No one ever wakes up knowing they will one day in 5 or 10 or 20 years will become a cancer patient. In fact, that is one thing a person would like to avoid even thinking about most of the time. The same is true for all the cancer patients today.
After hearing and talking first hand to cancer patients, we can say that finding out that they have cancer cells living in their bodies was the most traumatic experience in all of the patients’ lives. As a human being is thought to be able to accept and adapt to any conditions, such was and is not true for cancer patients. No individual with cancer wants to acknowledge that such a deadly cell is living in his/her body.
One story of a young 11-year-old boy who was a stage 3-cancer patient inspired us to start the Lifeart. In 2018, the foreigner parents of the young child brought their son to the United States with the aim of giving him a treatment in Boston. After all the check-ups, once the full best available treatment was given, unfortunately, the parents could not find the necessary $100 000 to pay to the hospital. The family, therefore, had to postpone the treatment and return to their hometown to gather/earn/ask for money.

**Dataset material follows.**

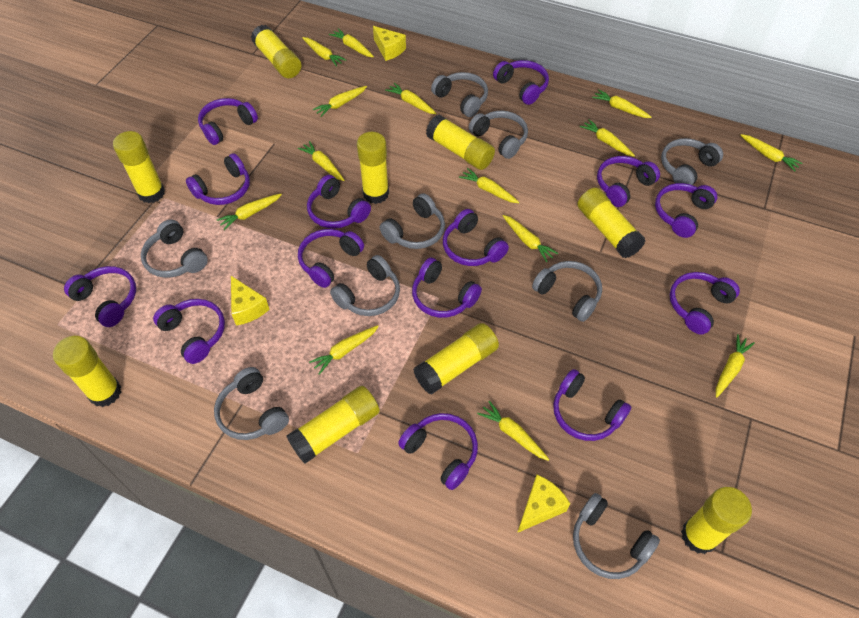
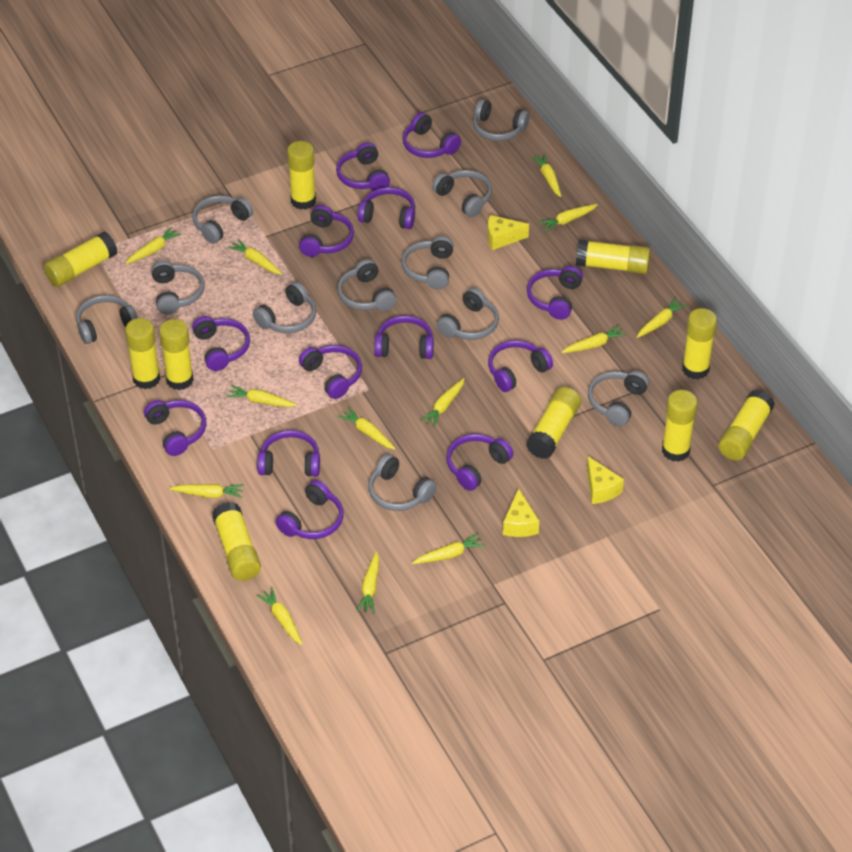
grey headphones: 9 -> 11
purple headphones: 14 -> 13
yellow carrot: 14 -> 13
yellow glue stick: 9 -> 10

The whole village of the child’s hometown started financially contributing to the child’s treatment. During the process of gathering money for treatment in Boston, the family, unfortunately, found out that they cannot even wait a minute longer since cancer started spreading to other parts of the body and became metastatic. It is very painful to know that the family could not return to Boston to receive the treatment they wanted to receive. Instead, due to their financial limitations had to take the treatment outside the United States.
This is only 1 of 1000s of stories from families who cannot afford the most needed care to treat their cancer. These both include international patients and U.S. patients. Such stories not only of people and their lives break us from inside out and motivate us to work harder to help the patients in need.